Uno scenario complesso, reso ancora più instabile da fattori internazionali. «Viviamo una fase di forte volatilità, tra guerre, transizione energetica e polarizzazione. Ma chi investe sa che è proprio in questi momenti che si aprono le opportunità. Quando le quotazioni sono basse, si può entrare in mercati di lungo periodo, solidi nei bisogni. E la finanza d’impatto non rincorre le mode speculative: ha una logica diversa, di stabilità e visione». E qui torna un tema centrale: la mancanza di progetti industriali su larga scala nell’ambito dell’economia sociale. «Abbiamo tante realtà preziose, cooperative, imprese sociali, fondazioni. Ma troppo spesso lavorano su micro-progetti. Dobbiamo aiutarle a crescere, a pensare in grande. Pensiamo al tema della casa, agli anziani, ai flussi migratori: sono sfide enormi, che richiedono soluzioni sistemiche. La finanza c’è, le risorse ci sono, ma mancano idee industriali capaci di attrarre capitale paziente».
Un esempio concreto, secondo Granata, arriva dalla raccolta degli indumenti usati: «Ci siamo accorti che molte cooperative, considerate singolarmente, erano troppo piccole per generare interesse. Ma messe insieme rappresentano un terzo della raccolta a livello nazionale. Aggregandole, l’impatto aumenta e può parlare al mercato mainstream. È così che si crea massa critica». Anche il contesto normativo e regolatorio può fare la differenza. «Oggi alcune fondazioni stanno cambiando approccio: non solo fondi perduti, ma strumenti di investimento legati alla valutazione d’impatto. Se il tuo progetto dimostra di avere un impatto positivo, puoi capitalizzarlo. Questo significa premiare la qua-lità, incentivare chi lavora bene e creare condizioni di scalabilità». Alla domanda su cosa manchi ancora per fare il salto di scala, la risposta è netta: cultura e fiducia. « Dobbiamo far crescere la consapevolezza, anche tra i risparmiatori. Come dopo Expo 2015 è aumentata la cultura del cibo, oggi le persone iniziano a chiedersi: dove vanno a finire i miei soldi? Chi li usa e per fare cosa? È un cambio culturale, e la finanza a impatto può intercettarlo, se saprà farsi conoscere e raccontare».

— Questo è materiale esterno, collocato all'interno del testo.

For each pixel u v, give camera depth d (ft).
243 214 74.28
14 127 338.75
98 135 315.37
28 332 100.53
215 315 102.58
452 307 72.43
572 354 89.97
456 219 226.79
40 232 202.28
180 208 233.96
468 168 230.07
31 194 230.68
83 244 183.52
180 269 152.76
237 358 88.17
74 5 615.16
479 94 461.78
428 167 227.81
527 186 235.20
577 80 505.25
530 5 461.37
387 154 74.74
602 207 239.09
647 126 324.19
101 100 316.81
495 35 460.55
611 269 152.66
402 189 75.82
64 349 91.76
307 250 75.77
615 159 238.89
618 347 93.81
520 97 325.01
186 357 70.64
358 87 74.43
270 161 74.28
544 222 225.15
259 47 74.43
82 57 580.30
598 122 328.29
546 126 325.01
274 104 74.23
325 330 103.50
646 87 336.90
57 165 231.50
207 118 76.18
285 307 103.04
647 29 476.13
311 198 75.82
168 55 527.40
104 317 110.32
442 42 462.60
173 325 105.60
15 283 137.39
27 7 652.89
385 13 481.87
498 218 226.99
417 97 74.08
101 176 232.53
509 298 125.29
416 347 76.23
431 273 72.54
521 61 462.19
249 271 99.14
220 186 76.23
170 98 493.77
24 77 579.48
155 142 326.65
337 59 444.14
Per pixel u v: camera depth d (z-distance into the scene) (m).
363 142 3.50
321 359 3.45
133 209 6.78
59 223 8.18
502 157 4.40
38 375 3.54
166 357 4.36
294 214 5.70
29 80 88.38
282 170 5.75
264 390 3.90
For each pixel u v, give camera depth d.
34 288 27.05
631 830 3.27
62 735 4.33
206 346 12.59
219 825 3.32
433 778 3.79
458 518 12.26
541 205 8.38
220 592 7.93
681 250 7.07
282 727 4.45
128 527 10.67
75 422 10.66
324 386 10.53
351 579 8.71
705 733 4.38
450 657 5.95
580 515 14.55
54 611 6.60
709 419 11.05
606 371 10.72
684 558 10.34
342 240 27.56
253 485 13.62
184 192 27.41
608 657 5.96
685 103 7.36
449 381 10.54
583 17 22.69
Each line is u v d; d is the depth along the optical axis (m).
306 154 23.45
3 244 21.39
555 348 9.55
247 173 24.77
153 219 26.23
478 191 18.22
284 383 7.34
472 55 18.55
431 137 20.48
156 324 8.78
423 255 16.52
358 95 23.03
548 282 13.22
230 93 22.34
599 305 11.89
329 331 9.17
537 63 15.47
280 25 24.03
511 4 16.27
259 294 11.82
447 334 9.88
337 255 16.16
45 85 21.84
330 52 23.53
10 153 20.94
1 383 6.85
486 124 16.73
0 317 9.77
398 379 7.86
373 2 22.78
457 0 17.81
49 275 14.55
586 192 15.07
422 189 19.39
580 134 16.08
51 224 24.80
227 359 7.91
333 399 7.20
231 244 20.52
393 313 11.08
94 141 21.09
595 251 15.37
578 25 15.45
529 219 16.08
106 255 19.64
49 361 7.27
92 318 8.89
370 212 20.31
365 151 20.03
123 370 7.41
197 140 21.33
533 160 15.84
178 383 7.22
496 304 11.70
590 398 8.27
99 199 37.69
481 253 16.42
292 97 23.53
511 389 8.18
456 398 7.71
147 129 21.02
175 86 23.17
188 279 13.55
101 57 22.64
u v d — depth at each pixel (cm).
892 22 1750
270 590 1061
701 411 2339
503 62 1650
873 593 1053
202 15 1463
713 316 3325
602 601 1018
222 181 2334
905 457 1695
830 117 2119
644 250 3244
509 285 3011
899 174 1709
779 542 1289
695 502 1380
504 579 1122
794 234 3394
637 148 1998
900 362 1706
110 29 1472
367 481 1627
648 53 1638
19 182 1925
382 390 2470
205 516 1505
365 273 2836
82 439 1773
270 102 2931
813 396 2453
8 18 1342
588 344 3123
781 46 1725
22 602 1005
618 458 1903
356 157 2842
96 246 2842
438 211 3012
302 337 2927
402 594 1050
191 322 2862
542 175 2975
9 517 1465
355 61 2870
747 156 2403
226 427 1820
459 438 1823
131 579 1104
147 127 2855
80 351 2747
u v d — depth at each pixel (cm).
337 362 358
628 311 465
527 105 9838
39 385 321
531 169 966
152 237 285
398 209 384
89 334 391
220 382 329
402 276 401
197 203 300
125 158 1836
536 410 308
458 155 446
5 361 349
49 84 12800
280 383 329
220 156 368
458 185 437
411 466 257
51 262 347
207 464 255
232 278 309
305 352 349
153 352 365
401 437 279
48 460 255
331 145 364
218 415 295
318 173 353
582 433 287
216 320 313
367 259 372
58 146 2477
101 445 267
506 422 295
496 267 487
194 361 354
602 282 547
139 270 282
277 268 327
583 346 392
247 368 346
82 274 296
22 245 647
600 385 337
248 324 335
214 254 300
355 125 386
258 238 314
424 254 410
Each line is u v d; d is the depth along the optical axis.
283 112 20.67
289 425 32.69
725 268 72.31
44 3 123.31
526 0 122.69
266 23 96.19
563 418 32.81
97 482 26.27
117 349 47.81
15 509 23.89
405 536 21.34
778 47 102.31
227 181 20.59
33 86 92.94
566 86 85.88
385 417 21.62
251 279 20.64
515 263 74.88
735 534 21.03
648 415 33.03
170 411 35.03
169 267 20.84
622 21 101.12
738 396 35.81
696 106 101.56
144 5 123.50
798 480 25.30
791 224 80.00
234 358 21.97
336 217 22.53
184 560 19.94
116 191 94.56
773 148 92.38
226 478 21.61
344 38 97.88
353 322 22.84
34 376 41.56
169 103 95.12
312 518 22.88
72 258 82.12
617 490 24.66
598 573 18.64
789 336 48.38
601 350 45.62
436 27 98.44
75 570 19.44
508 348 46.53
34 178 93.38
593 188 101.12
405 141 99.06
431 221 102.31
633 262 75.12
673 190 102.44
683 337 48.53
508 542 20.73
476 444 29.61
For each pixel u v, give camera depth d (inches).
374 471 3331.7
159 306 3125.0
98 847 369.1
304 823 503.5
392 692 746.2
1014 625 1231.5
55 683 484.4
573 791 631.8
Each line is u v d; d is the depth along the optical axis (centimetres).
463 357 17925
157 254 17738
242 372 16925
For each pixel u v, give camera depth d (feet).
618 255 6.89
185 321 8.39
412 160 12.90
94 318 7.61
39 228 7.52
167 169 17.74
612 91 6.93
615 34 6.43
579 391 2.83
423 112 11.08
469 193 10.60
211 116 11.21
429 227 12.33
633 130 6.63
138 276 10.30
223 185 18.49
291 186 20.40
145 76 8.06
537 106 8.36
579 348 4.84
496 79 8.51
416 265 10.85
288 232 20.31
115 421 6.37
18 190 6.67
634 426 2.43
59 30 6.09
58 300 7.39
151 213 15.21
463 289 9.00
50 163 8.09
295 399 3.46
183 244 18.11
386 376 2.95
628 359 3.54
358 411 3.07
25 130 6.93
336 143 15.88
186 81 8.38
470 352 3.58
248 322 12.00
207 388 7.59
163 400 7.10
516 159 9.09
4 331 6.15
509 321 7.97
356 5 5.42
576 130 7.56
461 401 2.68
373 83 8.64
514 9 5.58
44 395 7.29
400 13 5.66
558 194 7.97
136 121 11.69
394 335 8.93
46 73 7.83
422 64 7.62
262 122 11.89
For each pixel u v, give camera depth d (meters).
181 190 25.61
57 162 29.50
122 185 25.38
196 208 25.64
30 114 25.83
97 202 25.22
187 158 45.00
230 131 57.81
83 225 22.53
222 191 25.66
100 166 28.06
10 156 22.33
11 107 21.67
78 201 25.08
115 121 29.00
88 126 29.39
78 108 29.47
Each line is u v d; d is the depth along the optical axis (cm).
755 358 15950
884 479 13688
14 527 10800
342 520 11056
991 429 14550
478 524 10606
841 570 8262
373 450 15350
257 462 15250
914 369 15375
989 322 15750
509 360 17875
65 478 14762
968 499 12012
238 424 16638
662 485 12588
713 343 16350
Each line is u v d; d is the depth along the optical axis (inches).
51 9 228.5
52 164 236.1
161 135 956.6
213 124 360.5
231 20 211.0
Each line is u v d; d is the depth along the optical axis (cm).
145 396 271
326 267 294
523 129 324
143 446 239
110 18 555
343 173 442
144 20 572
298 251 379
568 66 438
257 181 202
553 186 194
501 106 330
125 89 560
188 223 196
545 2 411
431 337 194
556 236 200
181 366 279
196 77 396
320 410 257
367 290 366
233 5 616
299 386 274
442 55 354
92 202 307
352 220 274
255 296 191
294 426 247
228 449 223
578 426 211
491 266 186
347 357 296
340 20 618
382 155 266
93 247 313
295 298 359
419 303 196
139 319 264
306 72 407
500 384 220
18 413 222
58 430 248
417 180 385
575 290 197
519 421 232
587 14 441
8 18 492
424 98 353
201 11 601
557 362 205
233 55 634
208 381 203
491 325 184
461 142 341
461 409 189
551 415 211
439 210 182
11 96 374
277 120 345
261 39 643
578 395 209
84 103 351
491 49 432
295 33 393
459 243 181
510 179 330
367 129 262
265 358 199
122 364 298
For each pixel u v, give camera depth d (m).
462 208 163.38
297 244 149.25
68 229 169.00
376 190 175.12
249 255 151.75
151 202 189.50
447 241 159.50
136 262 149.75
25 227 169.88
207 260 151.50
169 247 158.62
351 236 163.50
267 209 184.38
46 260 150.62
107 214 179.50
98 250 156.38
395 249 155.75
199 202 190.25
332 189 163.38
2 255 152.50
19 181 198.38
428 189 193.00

Infine, uno sguardo al futuro, al 2030 e all’eredità che Social Impact Agenda per l’Italia vuole lasciare. « Il nostro obiettivo è che la finanza a impatto non sia più una nicchia – evidenzia Granata –. Vogliamo che diventi mainstream, che contamini la finanza tradizionale, che entri nei portafogli di investimento, nelle politiche pubbliche, nelle strategie aziendali. Ma per farlo servono progetti concreti, visibili, tangibili. Le persone devono poter vedere cosa significa investire a impatto: quartieri che cambiano, servizi che migliorano, comunità che si rafforzano». E conclude: « Abbiamo bisogno che accadano delle cose. Che la finanza a impatto non resti solo un bel concetto, ma che produca trasformazioni visibili. Solo così potrà diventare una leva reale di sviluppo per il Paese».